Rewrite the lines as a Markdown table with the columns Row and Line. Start at the first line and end at the line that contains "7: (90, 128)", and leave out any blank lines.

## BEGIN RECORD LIST

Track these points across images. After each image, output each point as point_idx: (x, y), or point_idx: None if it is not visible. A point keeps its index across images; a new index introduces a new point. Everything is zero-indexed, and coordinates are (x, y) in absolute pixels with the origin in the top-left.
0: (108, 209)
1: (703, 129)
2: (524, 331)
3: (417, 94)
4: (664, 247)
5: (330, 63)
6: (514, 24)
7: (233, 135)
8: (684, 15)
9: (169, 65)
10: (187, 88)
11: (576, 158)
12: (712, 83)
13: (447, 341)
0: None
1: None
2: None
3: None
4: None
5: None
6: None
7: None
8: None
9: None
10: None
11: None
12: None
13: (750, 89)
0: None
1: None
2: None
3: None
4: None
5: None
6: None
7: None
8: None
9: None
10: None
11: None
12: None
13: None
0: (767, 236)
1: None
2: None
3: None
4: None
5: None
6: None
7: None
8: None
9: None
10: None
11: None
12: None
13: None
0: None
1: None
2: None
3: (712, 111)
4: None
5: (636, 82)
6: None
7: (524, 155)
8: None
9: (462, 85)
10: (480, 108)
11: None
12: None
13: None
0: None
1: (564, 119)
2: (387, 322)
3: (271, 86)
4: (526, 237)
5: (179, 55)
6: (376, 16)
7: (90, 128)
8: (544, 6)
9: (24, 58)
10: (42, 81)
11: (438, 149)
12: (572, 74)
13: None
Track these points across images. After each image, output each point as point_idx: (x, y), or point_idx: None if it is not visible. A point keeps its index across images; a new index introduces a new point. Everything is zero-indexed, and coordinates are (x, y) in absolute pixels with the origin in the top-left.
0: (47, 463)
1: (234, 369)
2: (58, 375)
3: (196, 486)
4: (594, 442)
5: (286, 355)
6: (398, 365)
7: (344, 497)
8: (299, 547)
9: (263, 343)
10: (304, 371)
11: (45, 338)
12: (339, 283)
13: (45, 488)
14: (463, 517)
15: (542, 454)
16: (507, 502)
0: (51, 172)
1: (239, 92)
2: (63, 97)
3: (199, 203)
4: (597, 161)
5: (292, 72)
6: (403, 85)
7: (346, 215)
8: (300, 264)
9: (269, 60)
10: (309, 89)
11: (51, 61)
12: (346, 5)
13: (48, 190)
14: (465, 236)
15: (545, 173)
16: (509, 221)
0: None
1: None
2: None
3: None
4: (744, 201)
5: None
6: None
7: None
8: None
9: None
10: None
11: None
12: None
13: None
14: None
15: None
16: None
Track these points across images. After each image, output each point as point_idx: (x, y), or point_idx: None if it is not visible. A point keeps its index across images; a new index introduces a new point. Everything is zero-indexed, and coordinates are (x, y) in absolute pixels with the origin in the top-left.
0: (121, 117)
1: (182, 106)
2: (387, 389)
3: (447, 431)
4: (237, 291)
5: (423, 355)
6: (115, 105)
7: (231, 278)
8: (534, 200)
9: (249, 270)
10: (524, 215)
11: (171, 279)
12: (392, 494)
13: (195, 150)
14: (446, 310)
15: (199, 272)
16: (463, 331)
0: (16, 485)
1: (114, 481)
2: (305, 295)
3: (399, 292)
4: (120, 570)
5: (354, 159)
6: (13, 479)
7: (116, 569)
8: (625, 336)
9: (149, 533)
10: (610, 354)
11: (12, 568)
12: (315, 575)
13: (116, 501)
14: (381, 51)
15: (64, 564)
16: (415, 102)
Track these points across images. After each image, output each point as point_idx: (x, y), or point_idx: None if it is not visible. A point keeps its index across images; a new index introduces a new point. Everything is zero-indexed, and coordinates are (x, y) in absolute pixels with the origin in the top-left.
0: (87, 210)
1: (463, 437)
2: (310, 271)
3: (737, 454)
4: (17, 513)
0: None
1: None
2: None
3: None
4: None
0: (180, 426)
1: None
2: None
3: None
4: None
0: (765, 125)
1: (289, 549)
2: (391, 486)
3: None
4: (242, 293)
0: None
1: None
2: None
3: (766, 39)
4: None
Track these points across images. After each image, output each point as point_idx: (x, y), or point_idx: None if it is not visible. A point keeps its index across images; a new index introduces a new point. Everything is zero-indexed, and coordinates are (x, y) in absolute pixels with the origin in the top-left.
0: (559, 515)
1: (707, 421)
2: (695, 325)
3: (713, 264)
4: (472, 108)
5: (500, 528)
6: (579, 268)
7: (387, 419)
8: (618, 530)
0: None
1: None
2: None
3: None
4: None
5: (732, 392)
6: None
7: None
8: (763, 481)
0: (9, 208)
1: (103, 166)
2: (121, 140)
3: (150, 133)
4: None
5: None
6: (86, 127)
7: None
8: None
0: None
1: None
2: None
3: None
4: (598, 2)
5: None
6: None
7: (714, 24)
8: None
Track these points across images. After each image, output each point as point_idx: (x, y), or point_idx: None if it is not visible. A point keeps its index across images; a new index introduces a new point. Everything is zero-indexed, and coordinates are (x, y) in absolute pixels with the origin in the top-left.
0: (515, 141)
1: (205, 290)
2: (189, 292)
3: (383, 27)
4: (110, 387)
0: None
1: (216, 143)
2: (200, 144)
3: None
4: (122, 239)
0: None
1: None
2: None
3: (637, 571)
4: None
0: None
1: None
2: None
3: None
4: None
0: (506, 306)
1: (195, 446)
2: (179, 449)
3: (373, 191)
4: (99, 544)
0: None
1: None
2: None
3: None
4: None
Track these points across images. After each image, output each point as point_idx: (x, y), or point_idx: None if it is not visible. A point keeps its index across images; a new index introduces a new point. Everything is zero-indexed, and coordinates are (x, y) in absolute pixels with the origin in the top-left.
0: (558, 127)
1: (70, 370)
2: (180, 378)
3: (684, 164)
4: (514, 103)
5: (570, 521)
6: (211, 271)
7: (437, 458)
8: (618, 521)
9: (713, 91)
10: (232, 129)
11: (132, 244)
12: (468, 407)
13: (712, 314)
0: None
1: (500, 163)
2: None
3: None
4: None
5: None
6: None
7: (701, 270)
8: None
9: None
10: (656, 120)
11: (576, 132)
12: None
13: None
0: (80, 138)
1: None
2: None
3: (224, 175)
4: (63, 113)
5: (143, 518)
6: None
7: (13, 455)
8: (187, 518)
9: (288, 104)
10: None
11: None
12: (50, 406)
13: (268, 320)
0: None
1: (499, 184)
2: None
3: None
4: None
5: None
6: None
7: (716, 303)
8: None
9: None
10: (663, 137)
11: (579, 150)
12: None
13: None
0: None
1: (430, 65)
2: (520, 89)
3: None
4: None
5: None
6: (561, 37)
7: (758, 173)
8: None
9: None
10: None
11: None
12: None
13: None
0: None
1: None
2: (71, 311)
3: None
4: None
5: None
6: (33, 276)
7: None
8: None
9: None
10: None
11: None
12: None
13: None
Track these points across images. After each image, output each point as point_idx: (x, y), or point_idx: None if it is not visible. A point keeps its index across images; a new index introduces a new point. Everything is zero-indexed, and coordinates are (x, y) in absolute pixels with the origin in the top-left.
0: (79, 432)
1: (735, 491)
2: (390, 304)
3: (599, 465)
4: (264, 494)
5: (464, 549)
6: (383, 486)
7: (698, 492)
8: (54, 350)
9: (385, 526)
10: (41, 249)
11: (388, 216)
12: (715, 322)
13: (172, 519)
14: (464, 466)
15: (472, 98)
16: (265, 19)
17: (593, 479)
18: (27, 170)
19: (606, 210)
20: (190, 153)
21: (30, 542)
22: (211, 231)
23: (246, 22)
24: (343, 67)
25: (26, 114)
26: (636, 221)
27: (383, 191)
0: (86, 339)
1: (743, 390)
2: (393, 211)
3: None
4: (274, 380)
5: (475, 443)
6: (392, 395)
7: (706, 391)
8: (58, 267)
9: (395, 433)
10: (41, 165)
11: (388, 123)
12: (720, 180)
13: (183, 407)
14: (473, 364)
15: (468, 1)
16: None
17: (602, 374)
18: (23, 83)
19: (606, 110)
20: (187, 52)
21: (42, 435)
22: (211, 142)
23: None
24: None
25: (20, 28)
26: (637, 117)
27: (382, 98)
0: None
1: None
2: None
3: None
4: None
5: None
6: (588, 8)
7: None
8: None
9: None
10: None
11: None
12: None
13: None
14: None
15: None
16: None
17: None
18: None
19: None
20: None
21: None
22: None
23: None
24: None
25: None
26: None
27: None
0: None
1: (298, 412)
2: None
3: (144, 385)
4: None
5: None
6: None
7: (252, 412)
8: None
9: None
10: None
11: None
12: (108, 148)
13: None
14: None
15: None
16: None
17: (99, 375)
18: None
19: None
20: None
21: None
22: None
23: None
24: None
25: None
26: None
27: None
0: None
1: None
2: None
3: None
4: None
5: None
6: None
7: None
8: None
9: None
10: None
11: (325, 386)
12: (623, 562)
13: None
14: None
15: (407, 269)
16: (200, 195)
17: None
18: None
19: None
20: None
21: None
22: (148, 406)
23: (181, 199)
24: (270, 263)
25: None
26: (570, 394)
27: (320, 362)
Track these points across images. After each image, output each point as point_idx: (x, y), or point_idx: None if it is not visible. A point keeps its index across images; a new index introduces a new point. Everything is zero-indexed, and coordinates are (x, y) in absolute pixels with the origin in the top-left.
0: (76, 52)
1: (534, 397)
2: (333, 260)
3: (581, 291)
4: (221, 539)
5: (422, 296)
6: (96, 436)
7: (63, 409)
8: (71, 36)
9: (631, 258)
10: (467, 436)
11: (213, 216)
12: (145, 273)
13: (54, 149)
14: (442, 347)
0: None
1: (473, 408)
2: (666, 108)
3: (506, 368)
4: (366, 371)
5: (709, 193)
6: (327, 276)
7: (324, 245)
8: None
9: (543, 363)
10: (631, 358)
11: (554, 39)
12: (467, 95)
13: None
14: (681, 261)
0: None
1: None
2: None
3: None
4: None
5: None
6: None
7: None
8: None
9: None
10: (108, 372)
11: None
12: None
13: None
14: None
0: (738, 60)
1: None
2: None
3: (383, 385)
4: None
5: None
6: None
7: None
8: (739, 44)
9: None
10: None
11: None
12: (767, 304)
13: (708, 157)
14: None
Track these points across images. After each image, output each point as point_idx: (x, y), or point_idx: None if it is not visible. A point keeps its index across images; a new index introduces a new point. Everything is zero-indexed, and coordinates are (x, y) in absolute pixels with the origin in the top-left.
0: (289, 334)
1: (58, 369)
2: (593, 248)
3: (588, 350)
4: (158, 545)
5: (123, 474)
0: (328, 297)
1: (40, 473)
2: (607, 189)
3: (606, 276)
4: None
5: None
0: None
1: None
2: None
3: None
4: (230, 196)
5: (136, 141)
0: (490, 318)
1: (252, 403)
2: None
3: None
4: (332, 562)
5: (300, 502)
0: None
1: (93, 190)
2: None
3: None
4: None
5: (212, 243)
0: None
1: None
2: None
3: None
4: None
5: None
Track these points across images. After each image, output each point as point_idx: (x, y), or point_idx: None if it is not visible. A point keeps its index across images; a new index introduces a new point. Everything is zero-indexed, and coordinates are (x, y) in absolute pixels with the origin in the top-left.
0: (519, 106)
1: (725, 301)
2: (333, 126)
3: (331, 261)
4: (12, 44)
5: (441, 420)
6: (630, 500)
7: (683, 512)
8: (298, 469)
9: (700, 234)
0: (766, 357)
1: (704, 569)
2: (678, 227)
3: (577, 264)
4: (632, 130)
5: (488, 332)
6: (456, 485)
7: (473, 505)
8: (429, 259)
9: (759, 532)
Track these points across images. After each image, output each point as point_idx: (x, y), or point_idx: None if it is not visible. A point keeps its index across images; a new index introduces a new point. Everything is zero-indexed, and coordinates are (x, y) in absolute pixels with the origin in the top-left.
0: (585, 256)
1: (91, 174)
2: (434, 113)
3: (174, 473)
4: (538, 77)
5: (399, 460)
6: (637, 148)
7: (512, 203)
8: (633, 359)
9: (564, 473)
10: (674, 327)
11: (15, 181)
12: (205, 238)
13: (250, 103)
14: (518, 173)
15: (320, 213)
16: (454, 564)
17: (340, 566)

## END RECORD LIST

* [WORKED ANSWER]
| Row | Line |
|---|---|
| 1 | Track these points across images. After each image, output each point as point_idx: (x, y), or point_idx: None if it is not visible. A point keeps its index across images; a new index introduces a new point. Everything is zero-indexed, and coordinates are (x, y) in absolute pixels with the origin in the top-left. |
| 2 | 0: (108, 209) |
| 3 | 1: (703, 129) |
| 4 | 2: (524, 331) |
| 5 | 3: (417, 94) |
| 6 | 4: (664, 247) |
| 7 | 5: (330, 63) |
| 8 | 6: (514, 24) |
| 9 | 7: (233, 135) |
| 10 | 8: (684, 15) |
| 11 | 9: (169, 65) |
| 12 | 10: (187, 88) |
| 13 | 11: (576, 158) |
| 14 | 12: (712, 83) |
| 15 | 13: (447, 341) |
| 16 | 0: None |
| 17 | 1: None |
| 18 | 2: None |
| 19 | 3: None |
| 20 | 4: None |
| 21 | 5: None |
| 22 | 6: None |
| 23 | 7: None |
| 24 | 8: None |
| 25 | 9: None |
| 26 | 10: None |
| 27 | 11: None |
| 28 | 12: None |
| 29 | 13: (750, 89) |
| 30 | 0: None |
| 31 | 1: None |
| 32 | 2: None |
| 33 | 3: None |
| 34 | 4: None |
| 35 | 5: None |
| 36 | 6: None |
| 37 | 7: None |
| 38 | 8: None |
| 39 | 9: None |
| 40 | 10: None |
| 41 | 11: None |
| 42 | 12: None |
| 43 | 13: None |
| 44 | 0: (767, 236) |
| 45 | 1: None |
| 46 | 2: None |
| 47 | 3: None |
| 48 | 4: None |
| 49 | 5: None |
| 50 | 6: None |
| 51 | 7: None |
| 52 | 8: None |
| 53 | 9: None |
| 54 | 10: None |
| 55 | 11: None |
| 56 | 12: None |
| 57 | 13: None |
| 58 | 0: None |
| 59 | 1: None |
| 60 | 2: None |
| 61 | 3: (712, 111) |
| 62 | 4: None |
| 63 | 5: (636, 82) |
| 64 | 6: None |
| 65 | 7: (524, 155) |
| 66 | 8: None |
| 67 | 9: (462, 85) |
| 68 | 10: (480, 108) |
| 69 | 11: None |
| 70 | 12: None |
| 71 | 13: None |
| 72 | 0: None |
| 73 | 1: (564, 119) |
| 74 | 2: (387, 322) |
| 75 | 3: (271, 86) |
| 76 | 4: (526, 237) |
| 77 | 5: (179, 55) |
| 78 | 6: (376, 16) |
| 79 | 7: (90, 128) |